After the rebuttal stage, 4 reviewers rate 3, 3, 5, and 6, respectively. Most reviewers agree that H-Direct has conducted sufficient experiments and has good research motivation. This is the advantage of H-Direct. However, there are some criticisms. Reviewers N9Cn and ey4J believe that many of the techniques applied in the method have been widely explored in other papers, and the method lacks unique contributions. In addition, reviewers ey4J and KtLe also believe that the performance improvement of the paper is limited compared with previous work. Reviewer MhWu pointed out that the method is highly dependent on the batch norm module to achieve generalization ability. I think these criticisms are reasonable. I suggest that the author further improve the clarity of the paper, the proposed method, and the presentation of experimental results.
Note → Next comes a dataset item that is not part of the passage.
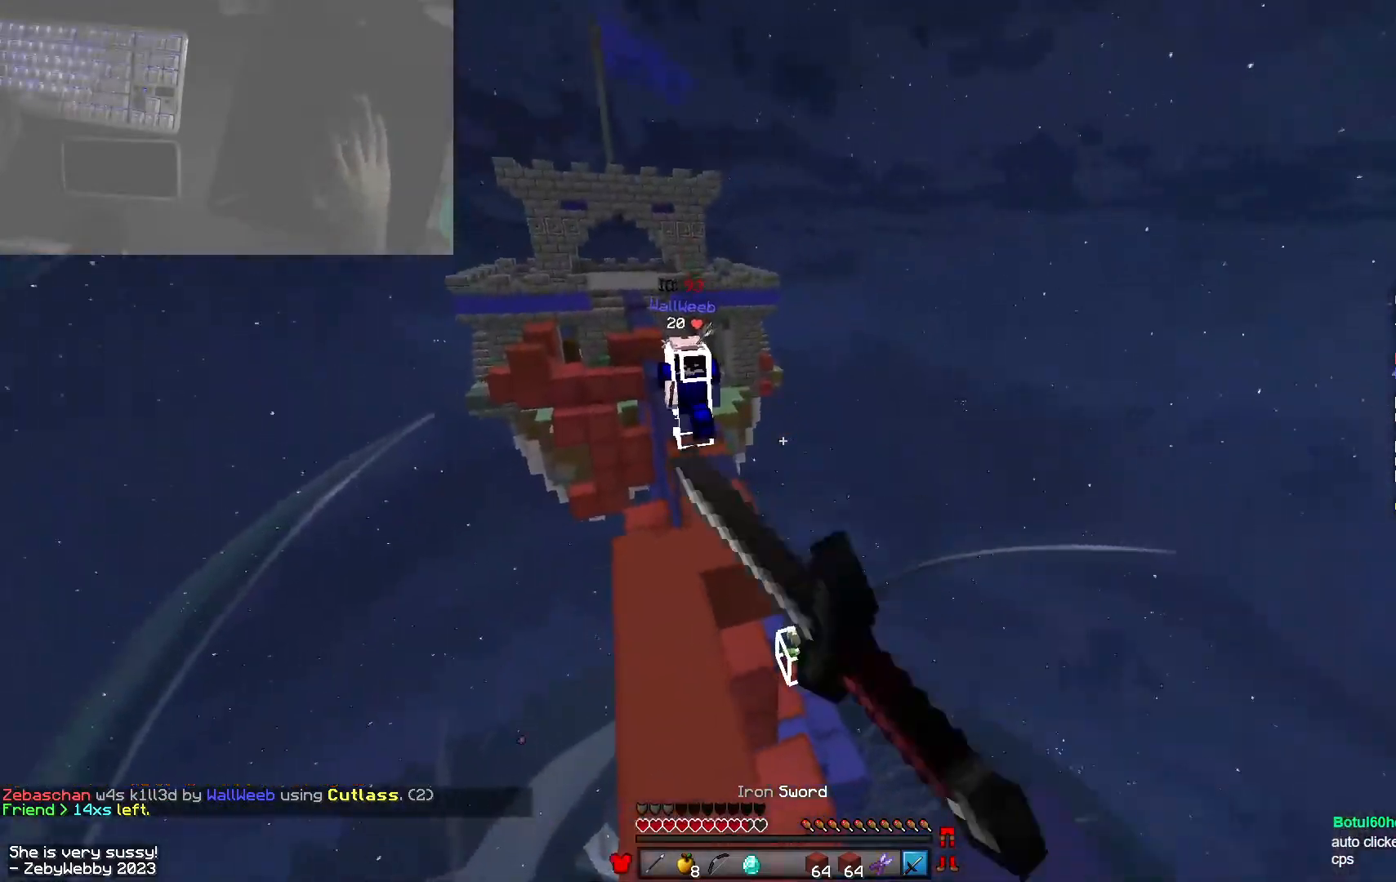
{"keys": ["d", "w"], "mouse": ["left"], "events": [[116, "mouse_left", "up"], [150, "mouse_left", "down"], [466, "mouse_left", "up"], [500, "mouse_left", "down"]]}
One important discussion during the rebuttal period was about the generalization problem. Reviewer MhWu was concerned about the generalization problem and believed that the proposed algorithm lacked sufficient evidence to prove its generalization ability on SNN. In the reply, the author pointed out that other deep learning techniques such as KL divergence can also achieve similar effects. At the same time, it was also acknowledged by the authors that the method may have unexpected situations as the network depth increases. I think the author's efforts in replying to the reviewer MhWu's questions are worthy of recognition. At the same time, I also think that some of Reviewer MhWu's criticisms are still reasonable. The author should consider the potential impact of the proposed algorithm on network performance in depth. This will help the dissemination of the author's proposed method in the SNN community. In addition, the author should improve the article based on the reviewer's comments.
Overall, I think this paper needs further revision. Therefore, the final decision is to reject this paper.
审稿人讨论附加意见
Reviewer KtLe finds his/her concerns addressed and raised their ratings to 6. Reviewer MhWu drops the ratings to 5. Reviewers ey4J and N9Cn think the concerns remain and keep the original rating of 3. I agree that there are still some problems with this paper after the rebuttal period.